Your instructions >>
Copy every entry below exactly, and keep out the pictures.

--- Materials provided ---

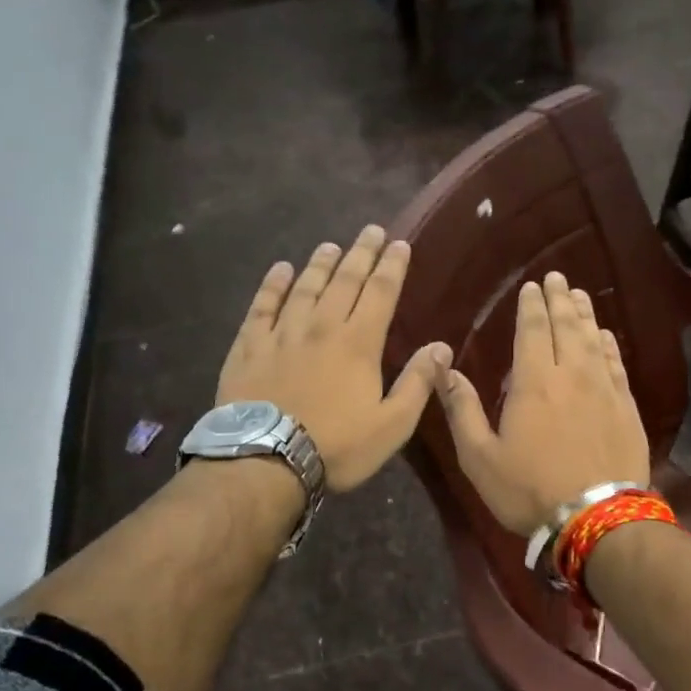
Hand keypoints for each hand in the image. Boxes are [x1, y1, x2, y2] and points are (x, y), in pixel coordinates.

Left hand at [217, 226, 450, 493]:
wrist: (264, 460)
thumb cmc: (336, 446)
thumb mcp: (391, 425)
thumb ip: (418, 383)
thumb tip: (441, 347)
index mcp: (358, 343)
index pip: (381, 293)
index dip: (392, 266)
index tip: (399, 244)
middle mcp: (321, 326)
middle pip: (344, 280)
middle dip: (360, 253)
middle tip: (370, 230)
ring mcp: (282, 333)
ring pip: (305, 287)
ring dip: (320, 264)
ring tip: (330, 245)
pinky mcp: (249, 346)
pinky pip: (262, 306)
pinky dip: (272, 285)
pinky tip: (280, 270)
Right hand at [434, 271, 650, 534]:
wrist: (597, 519)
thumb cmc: (530, 489)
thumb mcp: (480, 456)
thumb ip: (462, 409)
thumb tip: (443, 368)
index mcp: (534, 382)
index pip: (533, 330)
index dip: (532, 305)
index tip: (532, 286)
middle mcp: (571, 374)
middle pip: (566, 326)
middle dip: (559, 299)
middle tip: (557, 278)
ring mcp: (604, 389)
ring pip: (593, 339)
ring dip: (585, 314)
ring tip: (579, 295)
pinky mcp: (626, 408)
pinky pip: (616, 365)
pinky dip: (609, 345)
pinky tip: (605, 336)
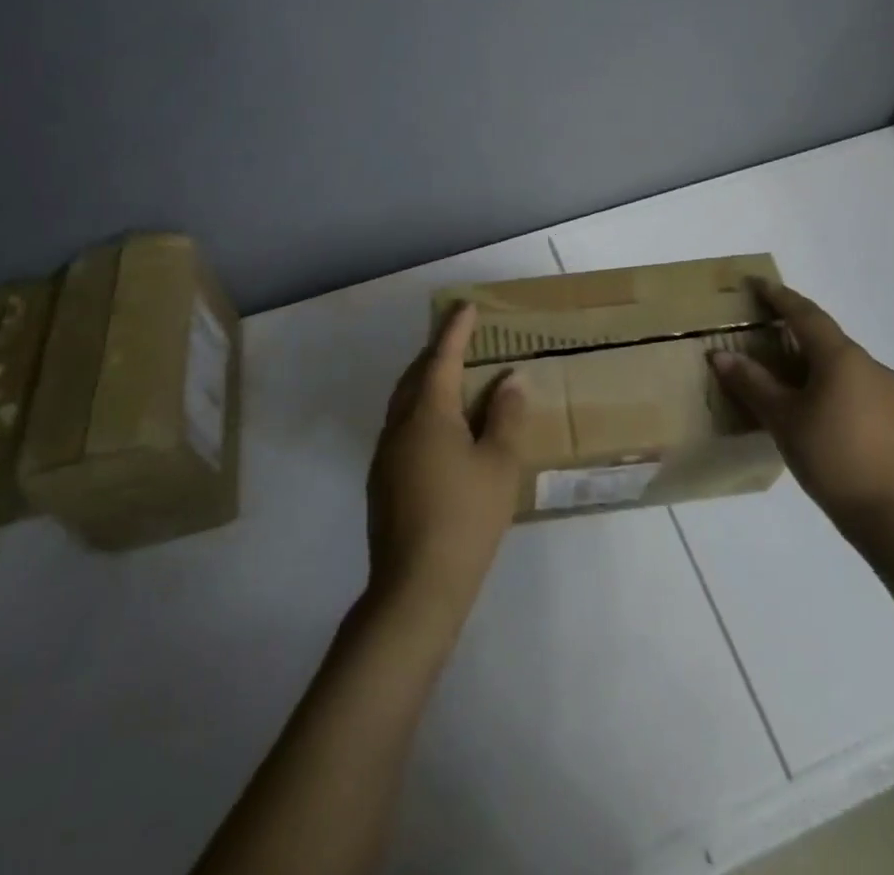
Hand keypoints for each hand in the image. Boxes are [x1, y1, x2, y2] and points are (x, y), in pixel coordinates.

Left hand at [366, 303, 525, 621]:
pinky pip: (402, 426)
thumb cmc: (466, 518)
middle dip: (436, 351)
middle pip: (416, 375)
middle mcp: (399, 425)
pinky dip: (421, 410)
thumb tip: (511, 378)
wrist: (416, 587)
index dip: (456, 330)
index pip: (442, 357)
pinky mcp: (382, 480)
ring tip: (452, 378)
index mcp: (428, 414)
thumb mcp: (499, 464)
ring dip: (426, 381)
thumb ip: (507, 416)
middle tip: (460, 337)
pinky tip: (440, 430)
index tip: (466, 306)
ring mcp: (385, 454)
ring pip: (404, 402)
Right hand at [712, 279, 893, 537]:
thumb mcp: (783, 419)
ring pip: (842, 362)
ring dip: (814, 359)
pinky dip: (832, 382)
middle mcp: (868, 363)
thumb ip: (752, 383)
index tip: (757, 284)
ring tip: (787, 374)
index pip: (805, 313)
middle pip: (825, 336)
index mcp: (841, 357)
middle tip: (766, 330)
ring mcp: (888, 390)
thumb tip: (720, 355)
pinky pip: (856, 384)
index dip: (779, 296)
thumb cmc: (832, 458)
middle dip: (795, 328)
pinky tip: (818, 407)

---

Result of this task >>
Hand keypoints for each hand in the image. Boxes are [x1, y1, x2, y2] and points are (x, y), in pixel coordinates.

Left hand at [217, 226, 450, 493]:
wrist: (264, 460)
thumb cmc: (336, 446)
thumb mcp: (391, 425)
thumb ip: (418, 383)
thumb tip: (441, 347)
index mcp: (358, 343)
index pip: (381, 293)
index dip: (392, 266)
index tip: (399, 244)
middle mcp: (321, 326)
middle pip: (344, 280)
middle dip: (360, 253)
middle tip: (370, 230)
ring mcp: (282, 333)
ring pip: (305, 287)
ring dip: (320, 264)
ring tip: (330, 245)
pinky mcp: (249, 346)
pinky pip: (262, 306)
pinky dip: (272, 285)
pinky tip: (280, 270)
Right hand at [434, 271, 650, 534]:
wrist: (597, 519)
thumb cmc: (530, 489)
thumb mcp: (480, 456)
thumb ip: (462, 409)
thumb tip: (443, 368)
index mcp: (534, 382)
index pip: (533, 330)
index dip: (532, 305)
index tip: (532, 286)
middle mcp: (571, 374)
middle pip: (566, 326)
middle dip: (559, 299)
middle tip: (557, 278)
ring mcp: (604, 389)
ring pip: (593, 339)
ring dip: (585, 314)
ring tip: (579, 295)
pinky mcp: (626, 408)
pinky pip: (616, 365)
pinky dip: (609, 345)
pinky tip: (605, 336)
Hand keypoints for each hand in the image. Boxes are [x1, y1, x2, y2] and points are (x, y), in pixel coordinates.

Left hand at [366, 303, 525, 621]:
pinky pip: (402, 426)
thumb cmc: (466, 518)
middle dip: (436, 351)
middle pip: (416, 375)
middle mcp: (399, 425)
pinky dip: (421, 410)
thumb tip: (511, 378)
wrist: (416, 587)
index dip: (456, 330)
index pip: (442, 357)
pinky mcp: (382, 480)
ring tip: (452, 378)
index mcp: (428, 414)
thumb mcp: (499, 464)
ring dip: (426, 381)
thumb ip: (507, 416)
middle tip: (460, 337)
pinky tip: (440, 430)
index tip: (466, 306)
ring mcp: (385, 454)
ring pip: (404, 402)
Right hand at [712, 279, 893, 537]:
thumb mcp: (783, 419)
ring pip: (842, 362)
ring dip: (814, 359)
pinky dip: (832, 382)
middle mcp: (868, 363)
thumb ip: (752, 383)
index tip: (757, 284)
ring tip: (787, 374)
index pip: (805, 313)
middle pip: (825, 336)
index mcp: (841, 357)
middle tip: (766, 330)
ring mcp: (888, 390)
thumb tip: (720, 355)
pinky pip: (856, 384)
index dip: (779, 296)
thumb cmc: (832, 458)
middle dip: (795, 328)
pinky tip: (818, 407)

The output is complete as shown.